WHAT TO WORK ON:
A. Decide whether each statement below agrees with the comment excerpt. Answer yes or no for each, and quote the words from the excerpt that settle it.
(i) Ethics Alarms flagged the media's focus on Guthrie in February.
(ii) The second comment places shows like Unsolved Mysteries in the 2000s.
(iii) The writer of the second comment knows what happened to the fascination with crime mysteries.
B. Reproduce word for word the part of the comment excerpt starting at "1. 15% of those" and ending at "in a wilderness.".

TEXT SEGMENT:
==*==
Ethics Alarms flagged the news media’s Guthrie obsession as unethical special treatment for the rich and famous in February, when the apparent kidnapping was at least new:

7 thoughts on “Ethics Dunces: “The Today Show” and Savannah Guthrie

  1. 15% of those who go missing are never found?

    I wonder how much of that is a function of criminal thoroughness in hiding a victim or of natural inability to find a dead person in a wilderness.

    Or is 15% elevated because an uncountably large portion of the 60,000 never found, are, in fact alive somewhere and just don’t want to be “found” by the people who happen to be looking so are actively avoiding behaviors leading to being found?

  2. Honestly though – there was a time in the late 80s early 90s when current crime mysteries was a cultural fascination and we had shows like Unsolved Mysteries and America’s Most Wanted that actively aired the stories of cases to solicit America’s help. I myself do not know what happened with that fascination. Did we just collectively burn out? Was witnessing so much of other people’s hardship just toxic to our own lives and we just gave up? Why don’t we have better websites with interactive features where we can learn about these active cases and come together when we have the mental and emotional capacity to lean into it?
==*==
ENTRIES SHOWN:
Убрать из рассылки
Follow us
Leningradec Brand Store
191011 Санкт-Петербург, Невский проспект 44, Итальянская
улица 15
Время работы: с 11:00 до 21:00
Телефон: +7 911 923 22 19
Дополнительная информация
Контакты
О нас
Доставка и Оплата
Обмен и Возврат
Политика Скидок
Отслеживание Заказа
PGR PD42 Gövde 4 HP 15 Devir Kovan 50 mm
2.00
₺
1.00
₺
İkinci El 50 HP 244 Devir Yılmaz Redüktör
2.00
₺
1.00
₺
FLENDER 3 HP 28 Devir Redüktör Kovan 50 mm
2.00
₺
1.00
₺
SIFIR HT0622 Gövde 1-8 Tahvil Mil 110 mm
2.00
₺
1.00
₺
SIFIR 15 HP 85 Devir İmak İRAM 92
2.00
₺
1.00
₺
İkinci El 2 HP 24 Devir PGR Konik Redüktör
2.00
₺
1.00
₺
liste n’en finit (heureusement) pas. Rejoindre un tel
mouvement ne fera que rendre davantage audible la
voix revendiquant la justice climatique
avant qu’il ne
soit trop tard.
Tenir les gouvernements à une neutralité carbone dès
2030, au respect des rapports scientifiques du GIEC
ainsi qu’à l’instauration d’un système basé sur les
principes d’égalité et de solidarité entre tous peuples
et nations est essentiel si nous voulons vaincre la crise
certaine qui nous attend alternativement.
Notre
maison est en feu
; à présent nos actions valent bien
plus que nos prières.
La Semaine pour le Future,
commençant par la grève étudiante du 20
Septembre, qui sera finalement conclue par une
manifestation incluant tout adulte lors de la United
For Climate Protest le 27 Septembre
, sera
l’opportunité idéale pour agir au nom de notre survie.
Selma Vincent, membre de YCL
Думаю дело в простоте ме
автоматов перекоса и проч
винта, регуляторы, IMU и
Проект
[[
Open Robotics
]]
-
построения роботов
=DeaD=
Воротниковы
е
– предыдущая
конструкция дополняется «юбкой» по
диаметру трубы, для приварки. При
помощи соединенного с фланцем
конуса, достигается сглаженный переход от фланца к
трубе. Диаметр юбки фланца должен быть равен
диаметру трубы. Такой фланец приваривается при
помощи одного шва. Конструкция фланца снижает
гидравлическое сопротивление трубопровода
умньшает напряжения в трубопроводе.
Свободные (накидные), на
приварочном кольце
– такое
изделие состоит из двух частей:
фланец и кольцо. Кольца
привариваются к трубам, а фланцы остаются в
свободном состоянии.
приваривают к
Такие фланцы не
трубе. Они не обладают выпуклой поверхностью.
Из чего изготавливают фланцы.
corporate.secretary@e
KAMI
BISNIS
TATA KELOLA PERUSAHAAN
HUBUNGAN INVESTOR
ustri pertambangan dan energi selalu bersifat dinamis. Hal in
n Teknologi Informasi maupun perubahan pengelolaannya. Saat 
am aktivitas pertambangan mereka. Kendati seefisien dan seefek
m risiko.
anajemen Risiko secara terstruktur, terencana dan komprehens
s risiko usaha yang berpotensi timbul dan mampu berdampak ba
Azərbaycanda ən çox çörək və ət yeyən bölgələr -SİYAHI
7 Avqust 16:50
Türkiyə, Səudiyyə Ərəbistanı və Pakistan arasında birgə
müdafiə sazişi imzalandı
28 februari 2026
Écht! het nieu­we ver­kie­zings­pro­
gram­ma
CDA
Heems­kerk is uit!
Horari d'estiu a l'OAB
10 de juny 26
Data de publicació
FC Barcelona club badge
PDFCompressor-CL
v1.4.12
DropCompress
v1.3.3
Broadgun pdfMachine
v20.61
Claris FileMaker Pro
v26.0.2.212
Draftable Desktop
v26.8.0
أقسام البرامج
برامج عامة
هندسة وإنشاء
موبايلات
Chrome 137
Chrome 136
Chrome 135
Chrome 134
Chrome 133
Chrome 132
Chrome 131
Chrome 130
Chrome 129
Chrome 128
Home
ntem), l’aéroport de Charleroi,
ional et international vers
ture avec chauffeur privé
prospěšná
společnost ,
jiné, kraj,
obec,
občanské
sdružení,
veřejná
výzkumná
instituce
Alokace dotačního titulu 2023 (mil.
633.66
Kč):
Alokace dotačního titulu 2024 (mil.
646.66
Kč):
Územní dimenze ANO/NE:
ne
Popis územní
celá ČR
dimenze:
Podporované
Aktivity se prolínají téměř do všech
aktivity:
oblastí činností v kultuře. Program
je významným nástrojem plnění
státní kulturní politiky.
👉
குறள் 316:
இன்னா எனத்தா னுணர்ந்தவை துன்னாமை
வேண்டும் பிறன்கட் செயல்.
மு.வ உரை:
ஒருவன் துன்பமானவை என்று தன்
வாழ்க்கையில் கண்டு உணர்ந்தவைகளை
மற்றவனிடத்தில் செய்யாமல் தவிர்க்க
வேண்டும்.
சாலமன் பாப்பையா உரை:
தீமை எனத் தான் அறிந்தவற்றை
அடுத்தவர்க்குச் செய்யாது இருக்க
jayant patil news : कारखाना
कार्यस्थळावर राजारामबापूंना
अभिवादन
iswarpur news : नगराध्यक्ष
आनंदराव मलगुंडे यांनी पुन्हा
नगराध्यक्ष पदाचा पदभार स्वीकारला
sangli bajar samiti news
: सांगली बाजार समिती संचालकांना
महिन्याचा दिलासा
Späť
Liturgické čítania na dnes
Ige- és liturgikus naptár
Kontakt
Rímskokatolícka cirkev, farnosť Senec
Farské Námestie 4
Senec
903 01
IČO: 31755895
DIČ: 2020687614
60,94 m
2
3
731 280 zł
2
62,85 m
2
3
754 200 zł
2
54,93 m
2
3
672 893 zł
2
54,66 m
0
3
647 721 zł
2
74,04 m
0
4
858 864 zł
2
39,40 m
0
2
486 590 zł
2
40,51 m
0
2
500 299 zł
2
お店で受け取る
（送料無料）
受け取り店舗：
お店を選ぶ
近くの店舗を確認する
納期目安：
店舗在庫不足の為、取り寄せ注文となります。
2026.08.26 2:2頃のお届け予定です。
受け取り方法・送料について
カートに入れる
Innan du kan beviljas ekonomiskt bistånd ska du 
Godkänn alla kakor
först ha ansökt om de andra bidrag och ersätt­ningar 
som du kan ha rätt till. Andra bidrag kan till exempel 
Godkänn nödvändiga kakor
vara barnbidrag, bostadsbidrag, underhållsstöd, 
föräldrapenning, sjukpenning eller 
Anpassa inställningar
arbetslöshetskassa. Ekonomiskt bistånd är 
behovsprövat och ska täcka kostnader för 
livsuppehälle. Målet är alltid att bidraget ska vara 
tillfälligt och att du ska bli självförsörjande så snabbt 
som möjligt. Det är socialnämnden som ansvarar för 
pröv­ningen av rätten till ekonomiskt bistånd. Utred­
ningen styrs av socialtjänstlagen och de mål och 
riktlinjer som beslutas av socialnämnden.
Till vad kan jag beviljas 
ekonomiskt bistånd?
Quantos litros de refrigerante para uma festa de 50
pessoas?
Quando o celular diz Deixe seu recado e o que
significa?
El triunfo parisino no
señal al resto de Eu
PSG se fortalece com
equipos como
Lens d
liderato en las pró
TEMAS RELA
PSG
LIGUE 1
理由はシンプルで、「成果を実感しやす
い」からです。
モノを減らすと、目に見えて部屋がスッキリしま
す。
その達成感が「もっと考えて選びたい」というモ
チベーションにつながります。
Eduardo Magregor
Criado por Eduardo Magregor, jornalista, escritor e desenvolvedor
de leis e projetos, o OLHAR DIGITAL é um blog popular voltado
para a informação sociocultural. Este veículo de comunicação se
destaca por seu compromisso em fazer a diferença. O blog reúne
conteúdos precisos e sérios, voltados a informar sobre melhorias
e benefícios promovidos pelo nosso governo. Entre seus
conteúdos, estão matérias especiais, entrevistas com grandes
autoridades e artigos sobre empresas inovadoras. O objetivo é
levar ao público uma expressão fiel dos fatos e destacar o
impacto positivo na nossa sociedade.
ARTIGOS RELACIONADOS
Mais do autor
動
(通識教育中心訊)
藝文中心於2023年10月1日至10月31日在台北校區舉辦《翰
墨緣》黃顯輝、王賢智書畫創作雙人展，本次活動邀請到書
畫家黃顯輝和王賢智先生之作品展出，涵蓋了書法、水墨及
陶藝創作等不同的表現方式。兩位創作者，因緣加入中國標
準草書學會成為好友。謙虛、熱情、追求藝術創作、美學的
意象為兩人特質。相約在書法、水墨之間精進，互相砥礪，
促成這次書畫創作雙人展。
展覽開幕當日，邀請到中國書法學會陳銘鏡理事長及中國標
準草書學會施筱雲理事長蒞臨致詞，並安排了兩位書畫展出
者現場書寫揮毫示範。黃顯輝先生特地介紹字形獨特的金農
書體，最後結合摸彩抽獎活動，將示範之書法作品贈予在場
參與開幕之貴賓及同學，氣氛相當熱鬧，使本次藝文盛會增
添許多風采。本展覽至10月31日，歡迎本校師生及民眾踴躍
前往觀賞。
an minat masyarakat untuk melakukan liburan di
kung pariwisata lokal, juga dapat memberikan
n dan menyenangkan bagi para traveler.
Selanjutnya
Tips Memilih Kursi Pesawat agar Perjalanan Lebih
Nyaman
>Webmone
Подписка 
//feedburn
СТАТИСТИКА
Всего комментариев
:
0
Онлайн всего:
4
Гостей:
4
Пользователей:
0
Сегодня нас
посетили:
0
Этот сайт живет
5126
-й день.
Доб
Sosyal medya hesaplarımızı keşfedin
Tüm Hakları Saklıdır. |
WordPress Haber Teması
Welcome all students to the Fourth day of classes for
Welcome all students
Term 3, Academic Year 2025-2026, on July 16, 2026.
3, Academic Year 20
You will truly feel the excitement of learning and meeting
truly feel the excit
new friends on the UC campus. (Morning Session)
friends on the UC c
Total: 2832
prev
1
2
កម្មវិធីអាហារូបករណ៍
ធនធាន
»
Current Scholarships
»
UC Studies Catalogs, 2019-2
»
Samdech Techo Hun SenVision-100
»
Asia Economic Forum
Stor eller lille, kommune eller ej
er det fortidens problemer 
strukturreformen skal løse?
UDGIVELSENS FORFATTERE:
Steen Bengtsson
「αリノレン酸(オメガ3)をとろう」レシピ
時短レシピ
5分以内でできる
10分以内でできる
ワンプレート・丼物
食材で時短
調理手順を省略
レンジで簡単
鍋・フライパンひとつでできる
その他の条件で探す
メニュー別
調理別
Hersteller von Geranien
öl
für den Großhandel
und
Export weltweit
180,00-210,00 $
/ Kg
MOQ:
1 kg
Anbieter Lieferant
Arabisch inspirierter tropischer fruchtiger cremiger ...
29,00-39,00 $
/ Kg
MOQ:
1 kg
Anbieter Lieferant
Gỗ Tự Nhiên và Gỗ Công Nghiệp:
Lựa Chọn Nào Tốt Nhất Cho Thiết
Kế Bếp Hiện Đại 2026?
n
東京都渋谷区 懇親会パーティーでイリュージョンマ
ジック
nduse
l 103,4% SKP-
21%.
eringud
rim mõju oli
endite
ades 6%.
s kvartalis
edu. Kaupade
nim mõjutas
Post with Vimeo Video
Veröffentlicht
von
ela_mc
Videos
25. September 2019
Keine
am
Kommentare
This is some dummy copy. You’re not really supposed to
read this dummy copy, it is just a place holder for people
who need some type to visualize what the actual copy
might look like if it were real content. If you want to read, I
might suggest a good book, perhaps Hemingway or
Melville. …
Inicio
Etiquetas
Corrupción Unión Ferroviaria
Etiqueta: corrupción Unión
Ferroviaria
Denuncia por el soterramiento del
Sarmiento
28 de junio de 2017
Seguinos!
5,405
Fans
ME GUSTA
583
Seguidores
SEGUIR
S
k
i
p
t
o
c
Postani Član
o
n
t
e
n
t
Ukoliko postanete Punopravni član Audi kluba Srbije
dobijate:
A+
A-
==*==
ANSWERS BY TASK:
A.
(i) Yes: "Ethics Alarms flagged the news media’s Guthrie obsession as unethical special treatment for the rich and famous in February"
(ii) No: "in the late 80s early 90s"
(iii) No: "I myself do not know what happened with that fascination."

B.
1. 15% of those who go missing are never found?

    I wonder how much of that is a function of criminal thoroughness in hiding a victim or of natural inability to find a dead person in a wilderness.